━━━ Records

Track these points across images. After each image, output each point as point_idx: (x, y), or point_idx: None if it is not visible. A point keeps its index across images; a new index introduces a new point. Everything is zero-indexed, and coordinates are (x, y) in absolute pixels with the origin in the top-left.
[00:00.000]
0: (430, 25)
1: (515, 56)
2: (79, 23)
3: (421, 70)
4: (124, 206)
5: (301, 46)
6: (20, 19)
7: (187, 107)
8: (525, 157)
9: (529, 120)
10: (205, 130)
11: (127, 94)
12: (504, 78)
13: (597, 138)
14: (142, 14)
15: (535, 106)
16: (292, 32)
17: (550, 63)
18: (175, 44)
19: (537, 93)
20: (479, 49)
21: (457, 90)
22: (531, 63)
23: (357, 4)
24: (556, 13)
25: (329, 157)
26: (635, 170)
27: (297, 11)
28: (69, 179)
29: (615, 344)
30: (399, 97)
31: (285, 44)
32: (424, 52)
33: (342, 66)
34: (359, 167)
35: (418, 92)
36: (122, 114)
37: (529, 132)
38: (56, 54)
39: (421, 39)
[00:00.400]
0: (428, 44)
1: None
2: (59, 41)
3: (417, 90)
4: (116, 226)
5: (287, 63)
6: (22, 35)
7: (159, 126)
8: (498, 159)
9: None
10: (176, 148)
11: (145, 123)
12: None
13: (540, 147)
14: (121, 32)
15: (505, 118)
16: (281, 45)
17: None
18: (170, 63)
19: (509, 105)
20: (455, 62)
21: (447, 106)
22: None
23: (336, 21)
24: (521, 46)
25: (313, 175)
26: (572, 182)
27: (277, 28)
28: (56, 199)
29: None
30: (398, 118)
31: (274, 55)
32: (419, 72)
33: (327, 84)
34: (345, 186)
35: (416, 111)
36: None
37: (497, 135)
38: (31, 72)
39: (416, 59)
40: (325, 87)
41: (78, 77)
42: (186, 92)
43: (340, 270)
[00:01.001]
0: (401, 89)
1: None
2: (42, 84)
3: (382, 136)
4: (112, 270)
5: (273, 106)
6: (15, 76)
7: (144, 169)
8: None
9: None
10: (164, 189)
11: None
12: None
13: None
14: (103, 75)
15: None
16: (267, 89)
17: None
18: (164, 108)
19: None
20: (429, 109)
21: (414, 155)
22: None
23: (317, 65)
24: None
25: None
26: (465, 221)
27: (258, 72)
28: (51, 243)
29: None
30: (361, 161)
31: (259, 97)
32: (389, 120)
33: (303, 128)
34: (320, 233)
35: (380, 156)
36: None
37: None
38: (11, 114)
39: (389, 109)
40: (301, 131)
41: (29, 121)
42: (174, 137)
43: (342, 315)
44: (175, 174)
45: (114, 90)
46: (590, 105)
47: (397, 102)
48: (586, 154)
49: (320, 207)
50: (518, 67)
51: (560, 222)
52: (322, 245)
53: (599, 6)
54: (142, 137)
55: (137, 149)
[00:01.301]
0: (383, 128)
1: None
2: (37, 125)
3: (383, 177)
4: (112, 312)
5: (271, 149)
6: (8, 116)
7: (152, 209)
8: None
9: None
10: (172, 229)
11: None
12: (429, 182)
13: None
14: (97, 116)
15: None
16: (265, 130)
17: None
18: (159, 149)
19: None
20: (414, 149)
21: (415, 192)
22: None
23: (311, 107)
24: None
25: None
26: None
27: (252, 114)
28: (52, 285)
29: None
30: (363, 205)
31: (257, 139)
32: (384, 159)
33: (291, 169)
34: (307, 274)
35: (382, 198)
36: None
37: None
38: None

━━━━━━

Problem description:
Your reply should hold only the lines from the first line of the records through the one with "10: (205, 130)", reproduced word for word.

Task response:
Track these points across images. After each image, output each point as point_idx: (x, y), or point_idx: None if it is not visible. A point keeps its index across images; a new index introduces a new point. Everything is zero-indexed, and coordinates are (x, y) in absolute pixels with the origin in the top-left.
[00:00.000]
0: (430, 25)
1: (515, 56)
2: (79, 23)
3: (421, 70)
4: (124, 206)
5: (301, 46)
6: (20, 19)
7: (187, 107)
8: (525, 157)
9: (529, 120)
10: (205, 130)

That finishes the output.